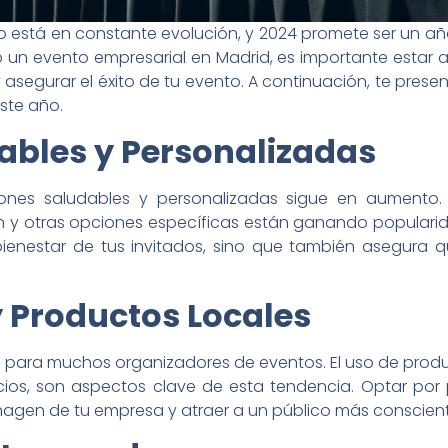
o está en constante evolución, y 2024 promete ser un a
 un evento empresarial en Madrid, es importante estar a
 asegurar el éxito de tu evento. A continuación, te pres
ste año.
ables y Personalizadas
nes saludables y personalizadas sigue en aumento.
n y otras opciones específicas están ganando popularid
bienestar de tus invitados, sino que también asegura q
y Productos Locales
ad para muchos organizadores de eventos. El uso de prod
ios, son aspectos clave de esta tendencia. Optar por
imagen de tu empresa y atraer a un público más conscien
+ + + + + + +
(Instruction) The entries above need an exact copy without their pictures.

(Task answer)
o está en constante evolución, y 2024 promete ser un a
 un evento empresarial en Madrid, es importante estar a
 asegurar el éxito de tu evento. A continuación, te pres
ste año.
ables y Personalizadas
nes saludables y personalizadas sigue en aumento.
n y otras opciones específicas están ganando popularid
bienestar de tus invitados, sino que también asegura q
y Productos Locales
ad para muchos organizadores de eventos. El uso de prod
ios, son aspectos clave de esta tendencia. Optar por
imagen de tu empresa y atraer a un público más conscien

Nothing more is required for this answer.